Asks the user if he wants to proceed. If not, exits python.

pycs.tdc.util.readsubmission(filepath)

Read a TDC1 submission file, and return its values in PyCS standards.

@param filepath: string. Path to the TDC1 submission

@return: list of tuples. Each tuple are (estimate id, estimated delay, estimated error)

pycs.tdc.util.godtweak(estimates)

I return a list of estimates in which I have modified some by divine inspiration. This should be systematically done before writing a TDC1-D3CS submission.

@param estimates: list of Estimate objects @return: tweaked list of estimates

pycs.tdc.vario module

Variability analysis stuff

pycs.tdc.vario.vario(l, plot=False, filepath=None, nsamp=1000000, verbose=False)

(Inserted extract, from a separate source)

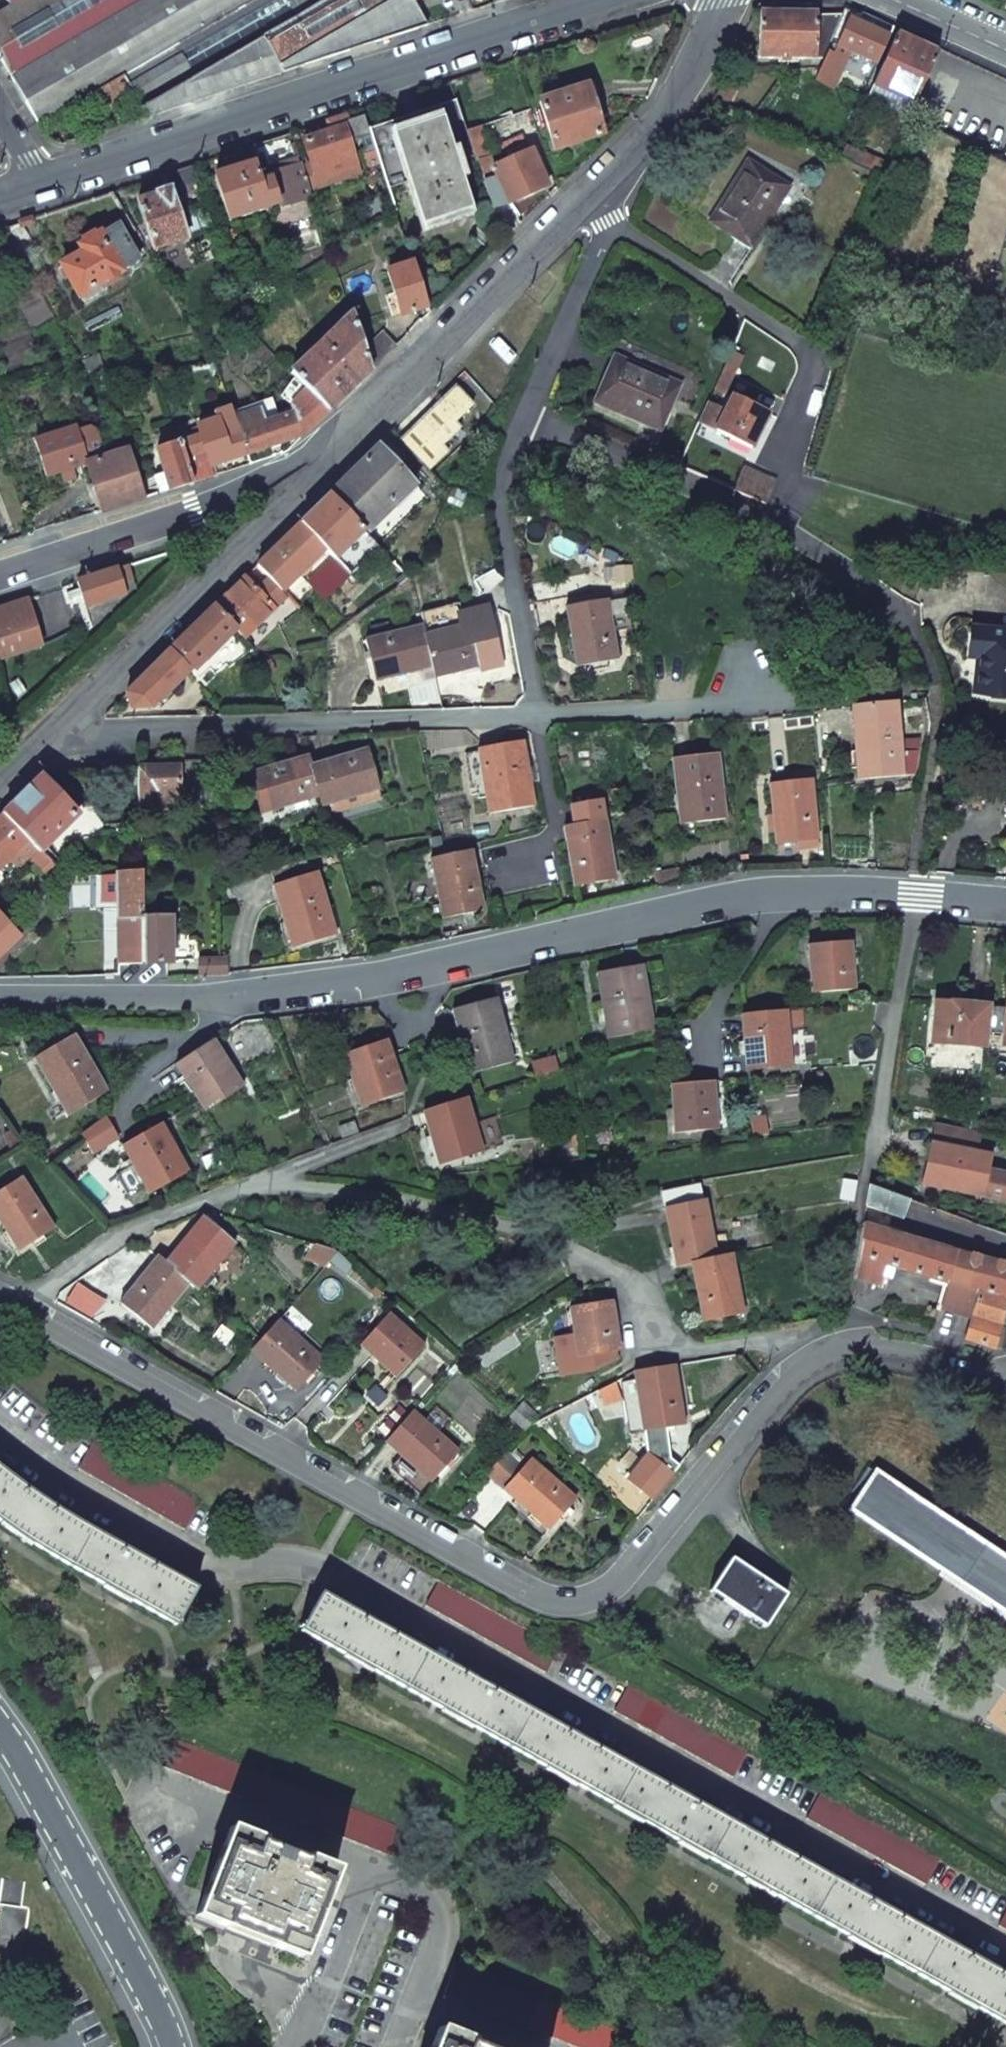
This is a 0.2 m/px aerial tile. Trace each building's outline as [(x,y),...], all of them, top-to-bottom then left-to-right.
[(149,0),(30,0),(12,10),(0,18),(0,57),(13,80),(149,0)] [(12,10),(30,0),(7,0),(12,10)] [(13,80),(39,126),(61,113),(67,123),(82,115),(75,105),(85,100),(97,119),(136,97),(141,110),(263,39),(331,0),(149,0),(13,80)] [(427,26),(413,2),(412,0),(331,0),(263,39),(282,74),(427,26)] [(793,14),(758,14),(758,59),(778,59),(778,63),(797,64),(797,60),(815,60),(817,13),(793,14)] [(869,27),(849,18),(836,46),(877,64),(890,36),(869,27)] [(916,45),(896,36),(873,88),(913,107),(937,54),(916,45)] [(214,97),(282,74),(263,39),(141,110),(146,120),(214,97)] [(845,59),(828,51),(815,80),(831,87),(845,59)] [(590,87),(537,103),(552,150),(600,136),(596,123),(592,109),(596,108),(590,87)] [(456,99),(368,129),(387,187),(406,182),(392,137),(442,120),(454,161),(475,155),(456,99)] [(326,122),(329,129),(343,125),(350,148),(355,147),(345,115),(326,122)] [(442,120),(392,137),(406,182),(421,226),(470,209),(454,161),(442,120)] [(317,138),(304,142),(313,169),(322,165),(328,186),(360,176),(350,148),(343,125),(329,129),(330,134),(317,138)] [(490,155),(477,161),(495,210),(510,204),(510,205),(549,187),(532,149),(494,166),(490,155)] [(789,188),(747,161),(708,223),(729,236),(751,250),(789,188)] [(312,199),(300,163),(268,174),(268,176),(269,175),(271,180),(279,205),(278,205),(279,210),(312,199)] [(170,173),(179,203),(207,193),(197,164),(170,173)] [(278,205),(279,205),(271,180),(260,184),(253,164),(233,171),(214,177),(229,221),(278,205)] [(157,196),(138,203),(154,250),(187,239),(170,190),(164,192),(157,195),(157,196)] [(22,223),(5,228),(18,253),(34,245),(22,223)] [(82,254),(63,266),(79,296),(106,281),(108,285),(121,278),(118,274),(140,261),(118,225),(98,236),(79,248),(82,254)] [(411,264),(386,272),(401,316),(426,308),(411,264)] [(345,320),(292,372),(306,388),(329,413),(350,392),(371,371),(351,314),(350,316),(347,313),(342,317),(345,320)] [(98,352),(82,361),(88,373),(107,369),(98,352)] [(647,371),(613,356),(594,402),(661,431),(681,385),(647,371)] [(724,370),(715,389),(725,394),(733,375),(724,370)] [(456,383),(400,439),(429,469),(449,450),(443,444),(462,425),(456,419),(474,402),(465,392),(456,383)] [(293,413),(239,431),(247,457),(275,448),(303,439),(329,413),(306,388),(292,406),(293,413)] [(769,413),(732,397),(726,411),(717,431),(753,447),(769,413)] [(726,411),(708,403),(699,423),(717,431),(726,411)] [(199,437),(177,443),(182,460),(195,456),(206,453),(210,468),(229,462),(247,457),(239,431),(231,409),(214,415),(216,422),(197,428),(199,437)] [(73,426),(36,439),(47,474),(85,462),(73,426)] [(172,426),(158,431),(163,448),(154,449),(160,470),(166,491),(189,484),(182,460),(177,443),(172,426)] [(354,471),(329,495),(364,531),(415,483),(379,446),(354,471)] [(127,449),(85,462),(102,511),(123,505),(143,498),(127,449)] [(210,468),(206,453),(195,456),(199,471),(210,468)] [(195,456),(182,460),(189,484),(204,479),(199,471),(195,456)] [(733,490),(766,505),(775,483),(743,469),(733,490)] [(166,491),(161,474),(151,477),(156,494),(166,491)] [(325,549),(335,558),(336,559),(364,531),(329,495),(315,509),(301,523),(326,548),(325,549)] [(280,544),(258,565),(270,577),(276,583),(283,590),(302,571),(306,574),(324,557),(320,554),(325,549),(326,548),(301,523),(280,544)] [(335,558),(309,583),(325,600),(379,548),(364,531),(336,559),(335,558)] [(127,567),(78,582),(80,589),(82,595),(86,607),(124,594),(122,585),(131,582),(127,567)] [(274,608),(288,594),(283,590),(276,583),(270,577),(258,589),(246,577),(245,578),(263,596),(274,608)] [(230,593),(215,607),(238,631),(245,638),(274,608),(263,596),(245,578),(230,593)] [(80,589),(67,593),(69,600),(82,595),(80,589)] [(28,599),(0,608),(0,659),(43,645),(35,622),(28,599)] [(606,600),(567,607),(577,666),(597,663),(616,660),(606,600)] [(426,637),(471,626),(475,643),(494,639),(489,617),(487,613),(486,611),(480,609),(474,609),(461,612),(458,602),(420,612),(423,628),(426,637)] [(194,628),(173,648),(196,672),(238,631),(215,607),(194,628)] [(471,626),(426,637),(433,667),(437,677),(459,671),(481,665),(475,643),(471,626)] [(423,628),(365,643),(376,682),(405,675),(433,667),(426,637),(423,628)] [(975,632),(973,644),(972,656),(979,657),(975,694),(1005,697),(1005,634),(975,632)] [(148,673),(127,695),(131,708),(154,707),(188,674),(189,672),(170,652),(148,673)] [(893,704),(853,707),(853,724),(895,721),(893,704)] [(895,721),(853,724),(859,780),(904,776),(902,753),(898,753),(895,721)] [(499,746),(479,749),(490,814),(534,805),(530,782),(526,783),(519,743),(499,746)] [(339,759),(311,767),(319,794),(322,805),(379,788),(368,750),(339,759)] [(692,757),(672,760),(680,825),(725,819),(722,795),(719,795),(712,755),(692,757)] [(280,766),(251,775),(261,811),(319,794),(311,767),(308,758),(280,766)] [(212,768),(178,769),(178,794),(213,793),(212,768)] [(178,769),(139,770),(140,805),(178,805),(178,794),(178,769)] [(809,780),(770,784),(777,844),(797,842),(816,840),(809,780)] [(22,798),(4,815),(40,851),(41,852),(77,818),(40,781),(22,798)] [(600,806),(577,810),(580,824),(603,820),(600,806)] [(8,863),(17,872),(40,851),(4,815),(0,819),(0,870),(8,863)] [(580,824),(565,827),(576,886),(595,882),(614,879),(603,820),(580,824)] [(469,851),(432,860),(444,918),(463,914),(481,910),(469,851)] [(312,874),(273,886),(293,949),(314,942),(336,936),(329,912),(326,913),(312,874)] [(118,875),(119,966),(131,966),(143,965),(143,921),(144,921),(143,875),(118,875)] [(143,921),(143,965),(157,965),(172,965),(171,920),(144,921),(143,921)] [(18,940),(0,922),(0,957),(18,940)] [(828,944),(808,947),(814,994),(853,989),(848,942),(828,944)] [(217,957),(198,957),(199,976),(218,975),(217,957)] [(622,969),(601,973),(608,1013),(605,1014),(609,1038),(653,1029),(642,966),(622,969)] [(476,1004),(455,1010),(466,1050),(464,1051),(469,1073),(513,1062),(496,999),(476,1004)] [(961,1006),(935,1004),(932,1045),(984,1049),(987,1008),(961,1006)] [(785,1011),(741,1016),(742,1039),(746,1039),(747,1055),(748,1071),(790,1067),(790,1064),(787,1032),(785,1011)] [(805,1063),(803,1030),(787,1032),(790,1064),(805,1063)] [(54,1048),(36,1058),(68,1114),(108,1092),(95,1071),(92,1072),(72,1037),(54,1048)] [(213,1041),(179,1063),(195,1089),(193,1090),(206,1111),(243,1087),(228,1064),(213,1041)] [(364,1047),(346,1054),(363,1107),(405,1092),(397,1069),(394,1070),(383,1041),(364,1047)] [(692,1084),(671,1086),(676,1134),(716,1129),(712,1082),(692,1084)] [(445,1104),(426,1110),(435,1140),(432,1141),(440,1164),(482,1150),(465,1098),(445,1104)] [(354,1123),(340,1128),(344,1137),(357,1132),(354,1123)] [(982,1133),(934,1123),(930,1142),(936,1143),(978,1152),(982,1133)] [(141,1136),(123,1146),(151,1193),(188,1171),(177,1150),(174,1152),(159,1125),(141,1136)] [(932,1160),(936,1143),(930,1142),(927,1159),(932,1160)] [(936,1143),(932,1160),(927,1159),(924,1171),(921,1183),(1005,1201),(1005,1174),(988,1170),(991,1155),(978,1152),(936,1143)] [(0,1192),(0,1220),(19,1251),(52,1229),(20,1179),(0,1192)] [(911,1199),(870,1183),(866,1206),(904,1219),(911,1199)] [(701,1185),(665,1194),(668,1208),(705,1200),(701,1185)] [(668,1208),(667,1208),(671,1229),(680,1265),(690,1262),(719,1257),(707,1199),(705,1200),(668,1208)] [(233,1242),(204,1218),(166,1264),(188,1282),(196,1288),(233,1242)] [(862,1225),(855,1277),(879,1283),(884,1263),(951,1283),(943,1309),(972,1316),(966,1340),(988,1346),(995,1348),(1005,1305),(1005,1266),(862,1225)] [(337,1253),(316,1246),(306,1259),(326,1266),(329,1262),(337,1253)] [(353,1266),(337,1253),(329,1262),(345,1274),(353,1266)] [(719,1257),(690,1262),(704,1322),(742,1312),(728,1255),(719,1257)] [(166,1264),(158,1257),(120,1303),(152,1328),(188,1282),(166,1264)] [(103,1298),(78,1283),(64,1305),(90,1319),(103,1298)] [(613,1302),(573,1308),(580,1355),(620,1349),(613,1302)] [(361,1345),(396,1376),(423,1346),(388,1314),(361,1345)] [(322,1360),(278,1320),(260,1341),(252,1350),(296,1389),(322,1360)] [(682,1424),(673,1366),(635,1372),(636,1379),(642,1419),(644,1430),(673,1426),(682,1424)] [(642,1419),(636,1379),(621,1382),(626,1421),(642,1419)] [(516,1411),(531,1424),(537,1418),(522,1405),(516,1411)] [(510,1418),(525,1430),(531,1424),(516,1411),(510,1418)] [(457,1452),(412,1412),(385,1442),(408,1461),(431,1481),(432,1481),(457,1452)] [(644,1430),(642,1419),(626,1421),(629,1440),(674,1433),(673,1426),(644,1430)] [(94,1442),(78,1468),(183,1529),(199,1503),(94,1442)] [(672,1471),(646,1451),(626,1476),(651,1496),(672,1471)] [(487,1474),(505,1489),(523,1468),(505,1453),(487,1474)] [(575,1499),(530,1460),(523,1468),(505,1489),(550,1528),(575,1499)] [(401,1474),(421,1492),(431,1481),(410,1463),(401,1474)] [(7,1528),(10,1529),(26,1541),(41,1550),(46,1554),(70,1567),(92,1530),(46,1499),(0,1467),(0,1523),(7,1528)] [(850,1508),(946,1573),(1005,1612),(1005,1555),(876,1469),(850,1508)] [(92,1530),(70,1567),(174,1625),(196,1588),(144,1559),(92,1530)] [(736,1559),(714,1591),(769,1628),(790,1596),(736,1559)] [(440,1582),(425,1608),(544,1674),(559,1648),(440,1582)] [(323,1594),(301,1631),(404,1689),(424,1652),(377,1625),(323,1594)] [(424,1652),(404,1689),(507,1746),(527,1709),(474,1680),(424,1652)] [(628,1686),(615,1712),(734,1778),(748,1752),(628,1686)] [(527,1709),(507,1746),(609,1803),(630,1767),(580,1739),(527,1709)] [(152,1730),(140,1758),(405,1862),(417,1833),(152,1730)] [(630,1767),(609,1803),(712,1860),(732,1823),(682,1796),(630,1767)] [(821,1794),(807,1819),(926,1885),(940,1860),(821,1794)] [(732,1823),(712,1860),(814,1918),(834,1881),(781,1851),(732,1823)] [(263,1843),(233,1831),(199,1918),(303,1960),(337,1872),(307,1860),(306,1864),(262,1847),(263,1843)] [(834,1881),(814,1918),(916,1975),(937,1938),(889,1912),(834,1881)] [(916,1975),(1005,2025),(1005,1977),(989,1967),(937,1938),(916,1975)] [(446,1995),(577,2046),(616,2046),(621,2033),(457,1967),(446,1995)] [(445,2033),(439,2046),(474,2046),(475,2045),(445,2033)]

A simple stochatic variogram-like plot, and return the ratio delta_mag around 50-75 over delta_mag for the smallest step

@param l: light curve Object. @param nsamp: integer. The number of random samples to take @param plot: boolean. Do you want to plot the vario analysis ? @param filepath: if not None, it is the path to where the plot will be saved

Module contents

This subpackage contains code more or less specific to the Time Delay Challenge (tdc)

Module contents

This is PyCS, a python toolbox to estimate time delays between COSMOGRAIL light curves.

License:GPLv3 (see README.md)
Website:www.cosmograil.org

Last build of this documentation : Sep 01, 2020.